◆ 任务要求
1) 请把练习文本中从“desc database db_hive;”到“student2 set tblproperties('EXTERNAL'='TRUE')”的部分一字不差地重复出来。
2) 根据练习文本回答下列问题，每题一行，答案按相同编号标注：
(a) 数据需要压缩时，应使用哪种 STORED AS 写法？
(b) like 复制现有表时，复制什么，不复制什么？
(c) 把外部表转换为内部表时，'EXTERNAL' 应设为什么值？

◆ 练习文本

╔══

用户在建表的时候可以自定义SerDe或者使用自带的SerDe。如果没有指定ROW FORMAT 或者ROW FORMAT DELIMITED，将会使用自带的SerDe。在建表的时候，用户还需要为表指定列，用户在指定表的列的同时也会指定自定义的SerDe，Hive通过SerDe确定表的具体的列的数据。

SerDe是Serialize/Deserilize的简称，目的是用于序列化和反序列化。

stored as指定存储文件类型

常用的存储文件类型：SEQUENCEFILE（二进制序列文件）、TEXTFILE（文本）、RCFILE（列式存储格式文件）

如果文件数据是纯文本，可以使用STORED AS TEXTFILE。如果数据需要压缩，使用 STORED AS SEQUENCEFILE。

location：指定表在HDFS上的存储位置。
like允许用户复制现有的表结构，但是不复制数据。

查询库和表

show databases like 'db_hive*'
show tables;

desc database db_hive;
desc database extended db_hive;

# 查询表时管理表还是外部表
desc formatted student2;

修改数据库和表的属性

# 修改数据库的属性
alter database db_hive set dbproperties('createtime'='20170830');

# 将管理表转换为外部表
alter table student2 set tblproperties('EXTERNAL'='TRUE')

# 将外部表转换为内部表
alter table student2 set tblproperties('EXTERNAL'='FALSE')

╚══

◆ 所给数据
╔══

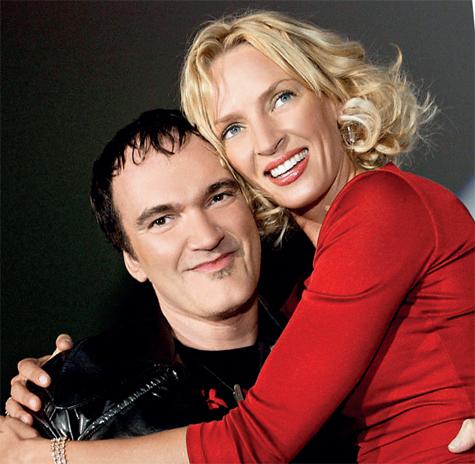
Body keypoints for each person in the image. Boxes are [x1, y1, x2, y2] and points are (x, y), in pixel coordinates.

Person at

╚══

◆ 逐项答案
1)
desc database db_hive;
desc database extended db_hive;

# 查询表时管理表还是外部表
desc formatted student2;

修改数据库和表的属性

# 修改数据库的属性
alter database db_hive set dbproperties('createtime'='20170830');

# 将管理表转换为外部表
alter table student2 set tblproperties('EXTERNAL'='TRUE')

2)
(a) STORED AS SEQUENCEFILE
(b) 复制表结构，不复制数据。
(c) 'FALSE'